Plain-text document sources
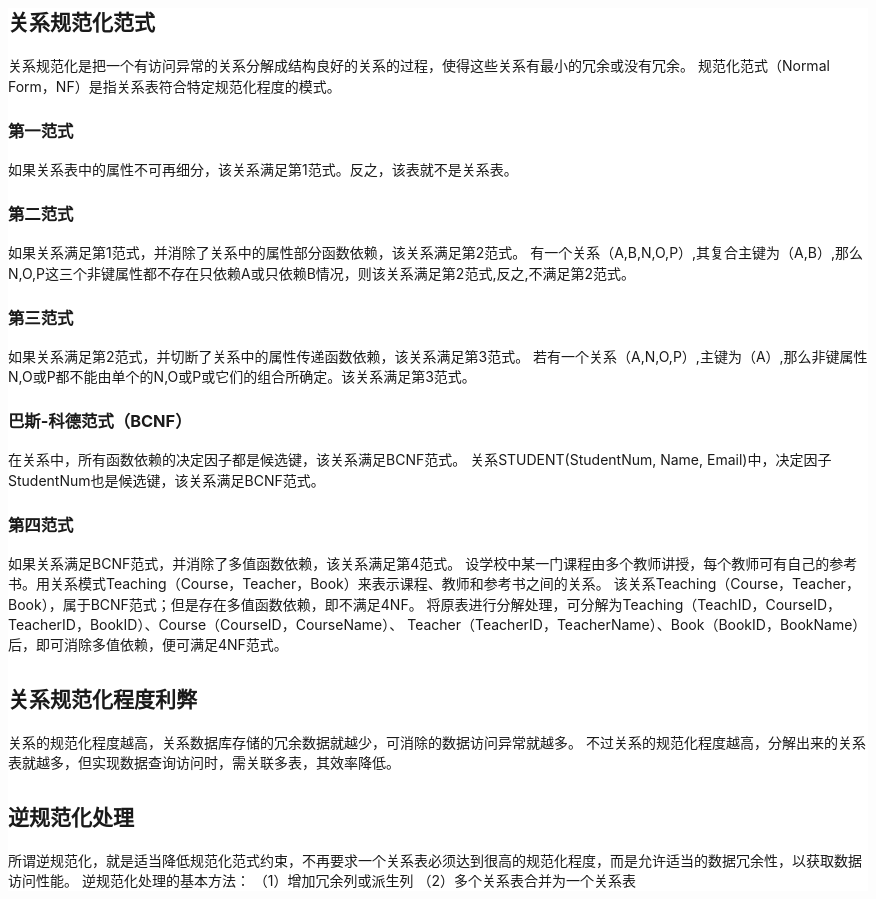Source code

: ## 关系规范化范式
关系规范化是把一个有访问异常的关系分解成结构良好的关系的过程，使得这些关系有最小的冗余或没有冗余。
规范化范式（Normal Form，NF）是指关系表符合特定规范化程度的模式。
### 第一范式
如果关系表中的属性不可再细分，该关系满足第1范式。反之，该表就不是关系表。
### 第二范式
如果关系满足第1范式，并消除了关系中的属性部分函数依赖，该关系满足第2范式。
有一个关系（A,B,N,O,P）,其复合主键为（A,B）,那么N,O,P这三个非键属性都不存在只依赖A或只依赖B情况，则该关系满足第2范式,反之,不满足第2范式。
### 第三范式
如果关系满足第2范式，并切断了关系中的属性传递函数依赖，该关系满足第3范式。
若有一个关系（A,N,O,P）,主键为（A）,那么非键属性N,O或P都不能由单个的N,O或P或它们的组合所确定。该关系满足第3范式。
### 巴斯-科德范式（BCNF）
在关系中，所有函数依赖的决定因子都是候选键，该关系满足BCNF范式。
关系STUDENT(StudentNum, Name, Email)中，决定因子StudentNum也是候选键，该关系满足BCNF范式。
### 第四范式
如果关系满足BCNF范式，并消除了多值函数依赖，该关系满足第4范式。
设学校中某一门课程由多个教师讲授，每个教师可有自己的参考书。用关系模式Teaching（Course，Teacher，Book）来表示课程、教师和参考书之间的关系。 该关系Teaching（Course，Teacher，Book），属于BCNF范式；但是存在多值函数依赖，即不满足4NF。 
将原表进行分解处理，可分解为Teaching（TeachID，CourseID，TeacherID，BookID）、Course（CourseID，CourseName）、 Teacher（TeacherID，TeacherName）、Book（BookID，BookName）后，即可消除多值依赖，便可满足4NF范式。

## 关系规范化程度利弊
关系的规范化程度越高，关系数据库存储的冗余数据就越少，可消除的数据访问异常就越多。
不过关系的规范化程度越高，分解出来的关系表就越多，但实现数据查询访问时，需关联多表，其效率降低。
## 逆规范化处理
所谓逆规范化，就是适当降低规范化范式约束，不再要求一个关系表必须达到很高的规范化程度，而是允许适当的数据冗余性，以获取数据访问性能。
逆规范化处理的基本方法：
（1）增加冗余列或派生列
（2）多个关系表合并为一个关系表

* [JOB ITEM] Only the lines from the beginning of the records up to and including the line with "如果关系满足第1范式，并消除了关系中的属性部分函数依赖，该关系满足第2范式。" should appear, exactly as they are, and no pictures.

* [EXPECTED ANSWER]
Source code

: ## 关系规范化范式
关系规范化是把一个有访问异常的关系分解成结构良好的关系的过程，使得这些关系有最小的冗余或没有冗余。
规范化范式（Normal Form，NF）是指关系表符合特定规范化程度的模式。
### 第一范式
如果关系表中的属性不可再细分，该关系满足第1范式。反之，该表就不是关系表。
### 第二范式
如果关系满足第1范式，并消除了关系中的属性部分函数依赖，该关系满足第2范式。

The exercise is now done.